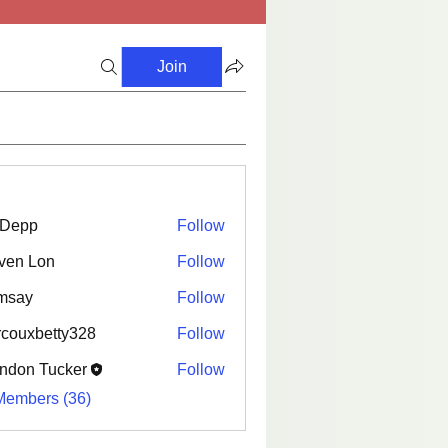
Join
i Depp
Follow
ven Lon
Follow
msay
Follow
couxbetty328
Follow
betty328
ndon Tucker
Follow
Members (36)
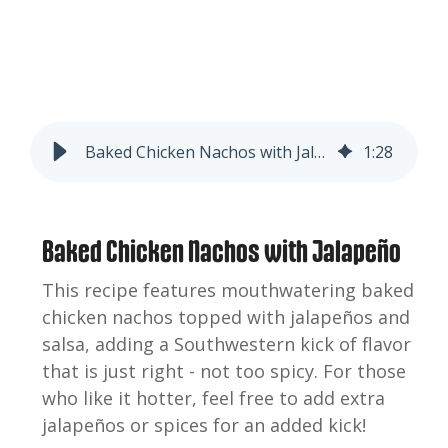
Baked Chicken Nachos with Jalapeño
1
:
28
Baked Chicken Nachos with Jalapeño
This recipe features mouthwatering baked
chicken nachos topped with jalapeños and
salsa, adding a Southwestern kick of flavor
that is just right - not too spicy. For those
who like it hotter, feel free to add extra
jalapeños or spices for an added kick!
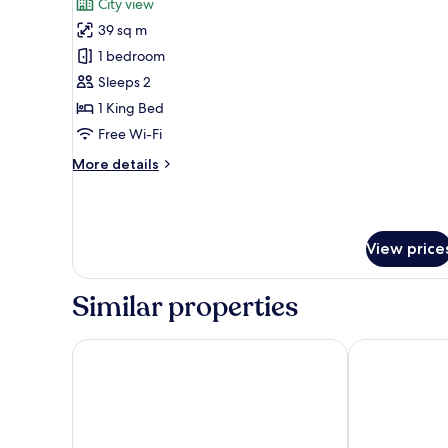
City view
View
photos
39 sq m
for
Junior
1 bedroom
Suite,
Sleeps 2
1
1 King Bed
King
Free Wi-Fi
Bed,
More
More details
Smoking,
details
City
for
View
Junior
Suite,
View price
1
King
Bed,
Similar properties
Smoking,
City
View
Camino Real Veracruz
Galería Plaza 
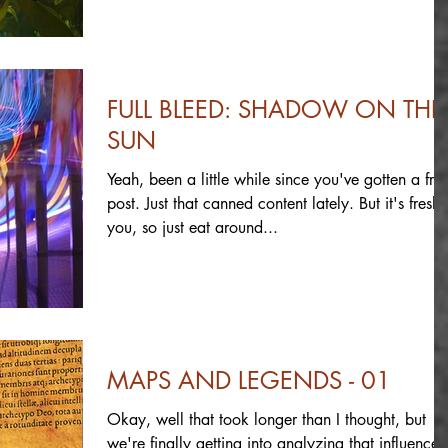
FULL BLEED: SHADOW ON THE
SUN
Yeah, been a little while since you've gotten a fre
post. Just that canned content lately. But it's fresh 
you, so just eat around...
MAPS AND LEGENDS - 01
Okay, well that took longer than I thought, but
we're finally getting into analyzing that influence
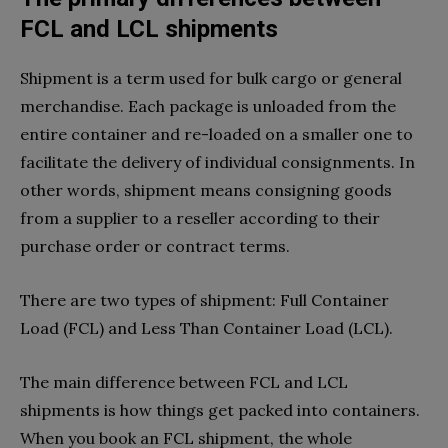
FCL and LCL shipments
Shipment is a term used for bulk cargo or general
merchandise. Each package is unloaded from the
entire container and re-loaded on a smaller one to
facilitate the delivery of individual consignments. In
other words, shipment means consigning goods
from a supplier to a reseller according to their
purchase order or contract terms.
There are two types of shipment: Full Container
Load (FCL) and Less Than Container Load (LCL).
The main difference between FCL and LCL
shipments is how things get packed into containers.
When you book an FCL shipment, the whole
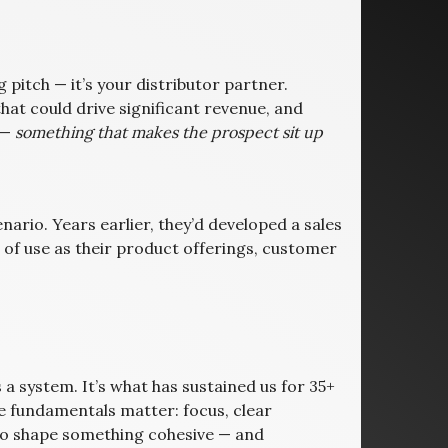
 pitch — it’s your distributor partner.
hat could drive significant revenue, and
 —
something that makes the prospect sit up
cenario. Years earlier, they’d developed a sales
t of use as their product offerings, customer
’s a system. It’s what has sustained us for 35+
e fundamentals matter: focus, clear
to shape something cohesive — and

########

The problem ->
Scan the material above for "into". Copy every line where it appears.

Result of the task ->
we're finally getting into analyzing that influence
shipments is how things get packed into containers.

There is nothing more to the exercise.